Here were these gorgeous characters flying atop magical beasts — easily some of the prettiest models I've encountered in a massively multiplayer online role-playing game — sharply contrasted against this shoddy sky. The experience set the tone for my beta experience in En Masse Entertainment's Tera: brilliant and new versus old and ugly.
Take the much-touted action combat system. You may have seen the bombastic MMO-FO video series we've been running during the PC Gaming Lives block over the past few weeks. It truly lives up to the hype, delivering battles that rely more on the skill of the player than the pressing of buttons.
Combat comes early on in the Tera starting experience, each new player tasked with taking down lumbering tree creatures that roam the newbie island. These woodland enemies obviously telegraph their every attack, giving players ample opportunity to get out of the way. Melee characters can scoot to the side and continue hacking away, while casters and other ranged combatants have methods of moving out of range; my Priest was able to causing a fiery explosion, shooting himself backwards while damaging approaching enemies.
Some enemies move in massive groups, one larger creature controlling a horde of smaller ones. In other MMO games taking on a dozen enemies at a time is often suicide. In Tera it's an opportunities to show off your area-of-effect spells. I dabbled briefly with an Archer, who had an attack that locked onto numerous enemies, a mechanic often found in side-scrolling shooters, unleashing a flurry of arrows at the marked targets when the mouse button is released. This was fresh. This was new. I was impressed.
Unfortunately that action-packed combat is driven by the most standard quest system imaginable. The opening area leads you from mission to mission, tasking you to kill X number of enemies, gather Y number of special items, or simply running back and forth between non-player characters, delivering items or messages.
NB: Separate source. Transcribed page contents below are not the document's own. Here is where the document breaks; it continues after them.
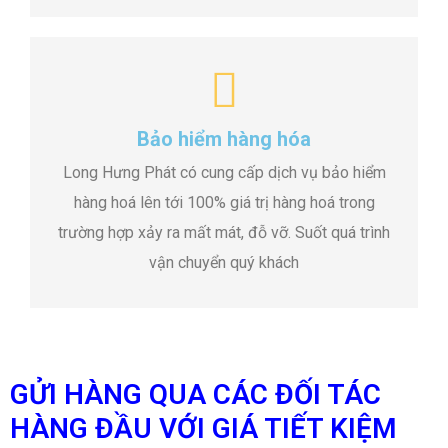
Bảo hiểm hàng hóa
Long Hưng Phát có cung cấp dịch vụ bảo hiểm
hàng hoá lên tới 100% giá trị hàng hoá trong
trường hợp xảy ra mất mát, đỗ vỡ. Suốt quá trình
vận chuyển quý khách
GỬI HÀNG QUA CÁC ĐỐI TÁC
HÀNG ĐẦU VỚI GIÁ TIẾT KIỆM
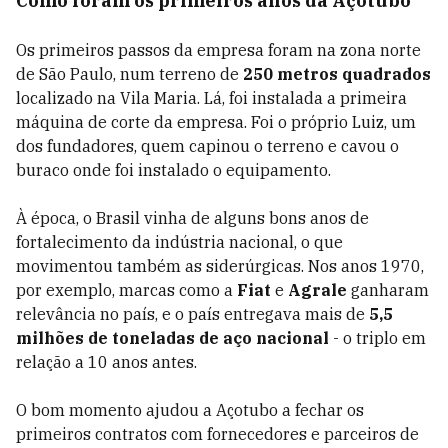
Como foram os primeiros anos da Açotubo
Os primeiros passos da empresa foram na zona norte
de São Paulo, num terreno de
250 metros quadrados
localizado na Vila Maria. Lá, foi instalada a primeira
máquina de corte da empresa. Foi o próprio Luiz, um
dos fundadores, quem capinou o terreno e cavou o
buraco onde foi instalado o equipamento.
À época, o Brasil vinha de alguns bons anos de
fortalecimento da indústria nacional, o que
movimentou também as siderúrgicas. Nos anos 1970,
por exemplo, marcas como a
Fiat
e
Agrale
ganharam
relevância no país, e o país entregava mais de
5,5
milhões de toneladas de aço nacional
- o triplo em
relação a 10 anos antes.
O bom momento ajudou a Açotubo a fechar os
primeiros contratos com fornecedores e parceiros de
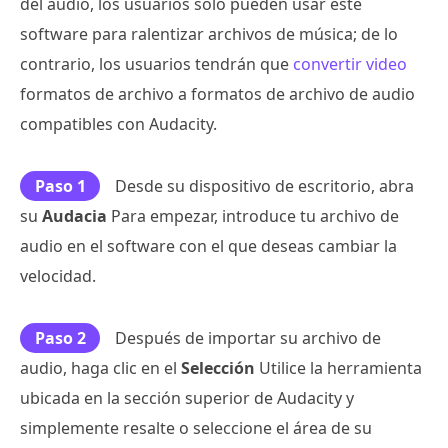
del audio, los usuarios solo pueden usar este
software para ralentizar archivos de música; de lo
contrario, los usuarios tendrán que
convertir video
formatos de archivo a formatos de archivo de audio
compatibles con Audacity.
Paso 1
Desde su dispositivo de escritorio, abra
su
Audacia
Para empezar, introduce tu archivo de
audio en el software con el que deseas cambiar la
velocidad.
Paso 2
Después de importar su archivo de
audio, haga clic en el
Selección
Utilice la herramienta
ubicada en la sección superior de Audacity y
simplemente resalte o seleccione el área de su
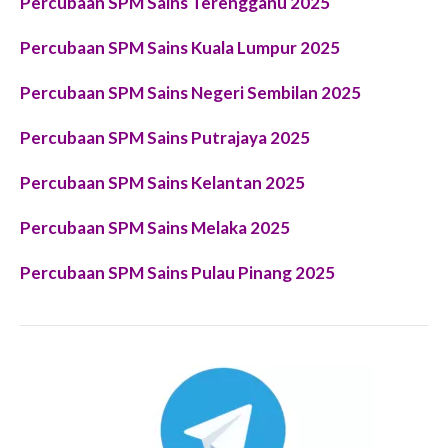
Percubaan SPM Sains Terengganu 2025
Percubaan SPM Sains Kuala Lumpur 2025
Percubaan SPM Sains Negeri Sembilan 2025
Percubaan SPM Sains Putrajaya 2025
Percubaan SPM Sains Kelantan 2025
Percubaan SPM Sains Melaka 2025
Percubaan SPM Sains Pulau Pinang 2025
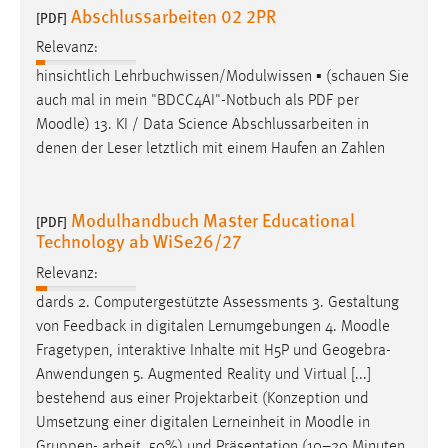
Abschlussarbeiten 02 2PR
[PDF]
Relevanz:
hinsichtlich Lehrbuchwissen/Modulwissen ▪ (schauen Sie
auch mal in mein "BDCC4AI"-Notbuch als PDF per
Moodle
) 13. KI / Data Science Abschlussarbeiten in
denen der Leser letztlich mit einem Haufen an Zahlen
Modulhandbuch Master Educational
[PDF]
Technology ab WiSe26/27
Relevanz:
dards 2. Computergestützte Assessments 3. Gestaltung
von Feedback in digitalen Lernumgebungen 4.
Moodle
Fragetypen, interaktive Inhalte mit H5P und Geogebra-
Anwendungen 5. Augmented Reality und Virtual [...]
bestehend aus einer Projektarbeit (Konzeption und
Umsetzung einer digitalen Lerneinheit in
Moodle
in
Gruppen- arbeit, 50%) und Präsentation (10–20 Minuten,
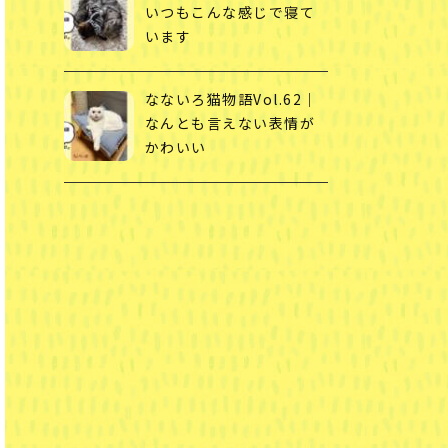
いつもこんな感じで寝て
います
なないろ猫物語Vol.62｜
なんとも言えない表情が
かわいい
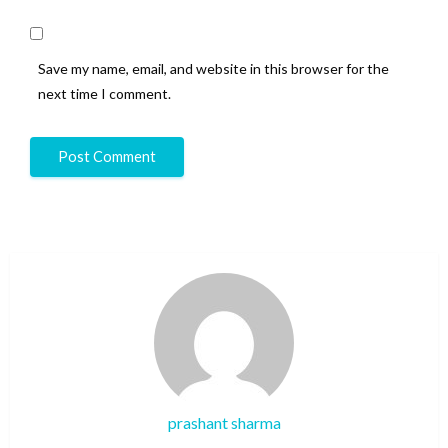
Save my name, email, and website in this browser for the
next time I comment.
prashant sharma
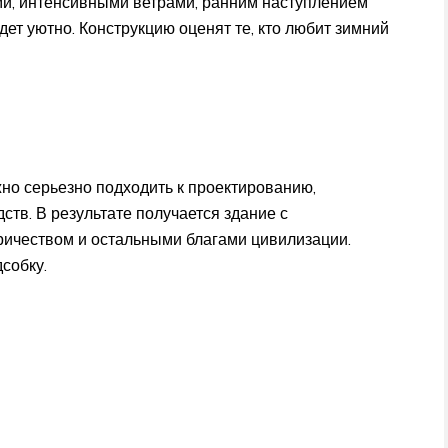
ми, интенсивными ветрами, ранним наступлением
дет уютно. Конструкцию оценят те, кто любит зимний
жно серьезно подходить к проектированию,
тв. В результате получается здание с
ричеством и остальными благами цивилизации.
собку.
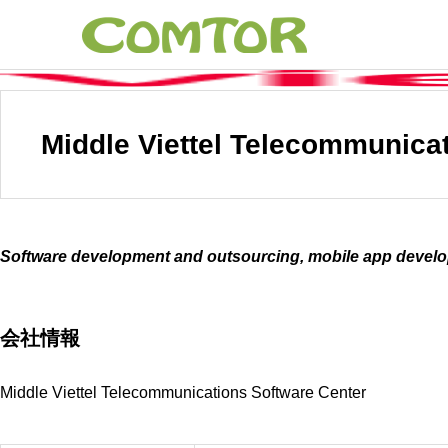
Middle Viettel Telecommunica
Software development and outsourcing, mobile app devel
会社情報
Middle Viettel Telecommunications Software Center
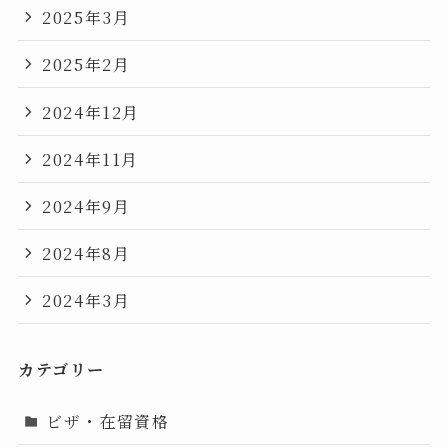
2025年3月
2025年2月
2024年12月
2024年11月
2024年9月
2024年8月
2024年3月
カテゴリー
ビザ・在留資格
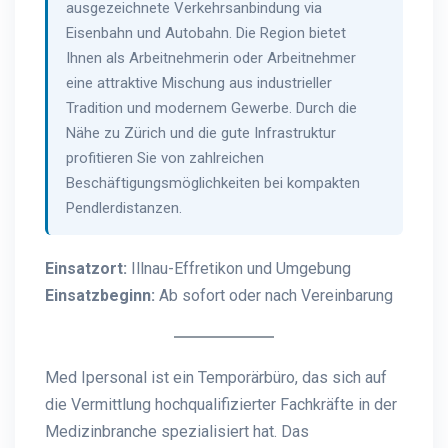
ausgezeichnete Verkehrsanbindung via
Eisenbahn und Autobahn. Die Region bietet
Ihnen als Arbeitnehmerin oder Arbeitnehmer
eine attraktive Mischung aus industrieller
Tradition und modernem Gewerbe. Durch die
Nähe zu Zürich und die gute Infrastruktur
profitieren Sie von zahlreichen
Beschäftigungsmöglichkeiten bei kompakten
Pendlerdistanzen.
Einsatzort:
Illnau-Effretikon und Umgebung
Einsatzbeginn:
Ab sofort oder nach Vereinbarung
Med Ipersonal ist ein Temporärbüro, das sich auf
die Vermittlung hochqualifizierter Fachkräfte in der
Medizinbranche spezialisiert hat. Das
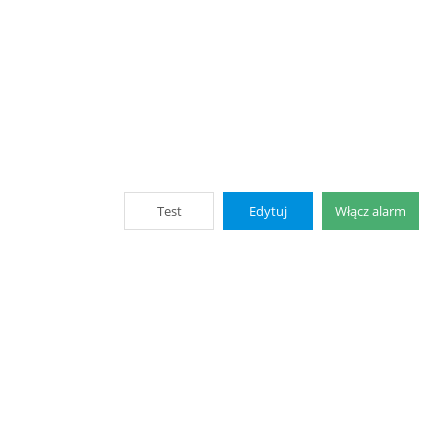
Test
Edytuj
Włącz alarm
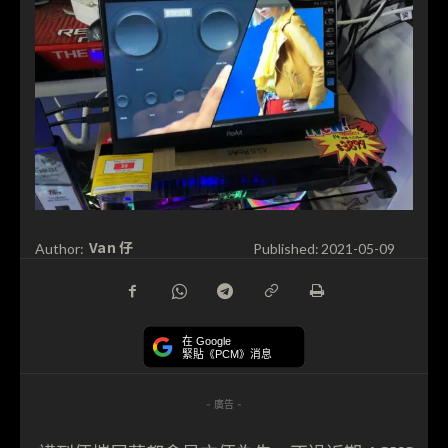
Van 仔
Author:
Published:
2021-05-09
在 Google
緊貼《PCM》消息
- 廣告 -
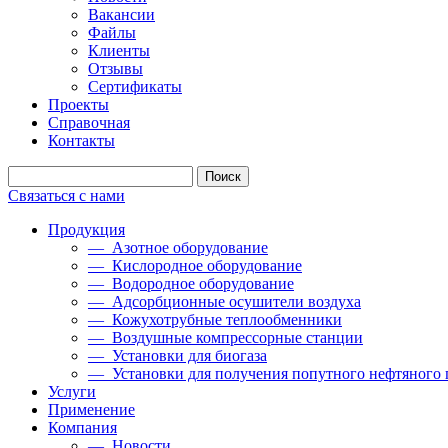
Вакансии
Файлы
Клиенты
Отзывы
Сертификаты
Проекты
Справочная
Контакты
Связаться с нами
Продукция
— Азотное оборудование
— Кислородное оборудование
— Водородное оборудование
— Адсорбционные осушители воздуха
— Кожухотрубные теплообменники
— Воздушные компрессорные станции
— Установки для биогаза
— Установки для получения попутного нефтяного 
Услуги
Применение
Компания
— Новости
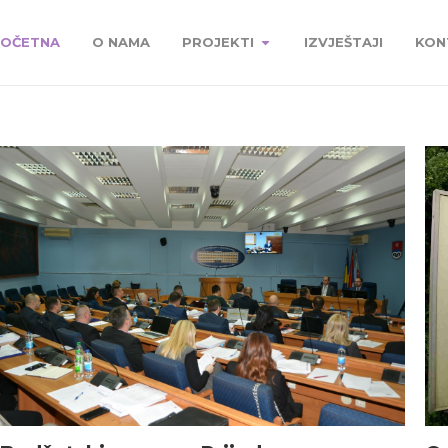
OČETNA
O NAMA
PROJEKTI
IZVJEŠTAJI
KON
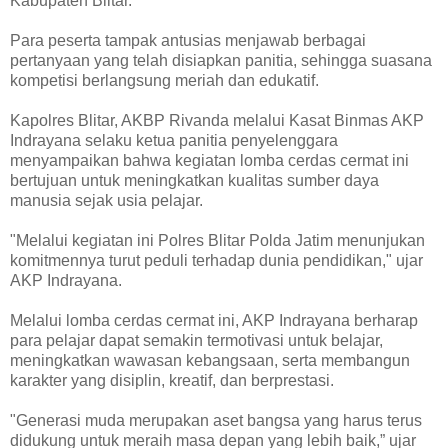
Kabupaten Blitar.
Para peserta tampak antusias menjawab berbagai
pertanyaan yang telah disiapkan panitia, sehingga suasana
kompetisi berlangsung meriah dan edukatif.
Kapolres Blitar, AKBP Rivanda melalui Kasat Binmas AKP
Indrayana selaku ketua panitia penyelenggara
menyampaikan bahwa kegiatan lomba cerdas cermat ini
bertujuan untuk meningkatkan kualitas sumber daya
manusia sejak usia pelajar.
"Melalui kegiatan ini Polres Blitar Polda Jatim menunjukan
komitmennya turut peduli terhadap dunia pendidikan," ujar
AKP Indrayana.
Melalui lomba cerdas cermat ini, AKP Indrayana berharap
para pelajar dapat semakin termotivasi untuk belajar,
meningkatkan wawasan kebangsaan, serta membangun
karakter yang disiplin, kreatif, dan berprestasi.
"Generasi muda merupakan aset bangsa yang harus terus
didukung untuk meraih masa depan yang lebih baik,” ujar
The game attempts to mix things up. One quest will have you entering a special instance to fight off hordes of creatures attacking an important NPC. At the end of the starter area (around level 12) you'll face off against one of the massive monsters you may have seen in Tera's more impressive screenshots.
But as soon as that is done you're delivered to a main city, guided to a quest hub, and the cycle begins again.
The feeling of innovation versus imitation followed me throughout my brief dalliance with Tera. Perhaps time will wash the feeling away. I wasn't able to experience what's in store for high level character. The game's intriguing political system in particular promises to add a compelling social aspect to Tera's end game. Perhaps one day I'll play enough to rise to power, bringing the land to heel under my banner.
Perhaps not. Epic adventures rarely begin with the hero dropping out of the poorly-textured sky.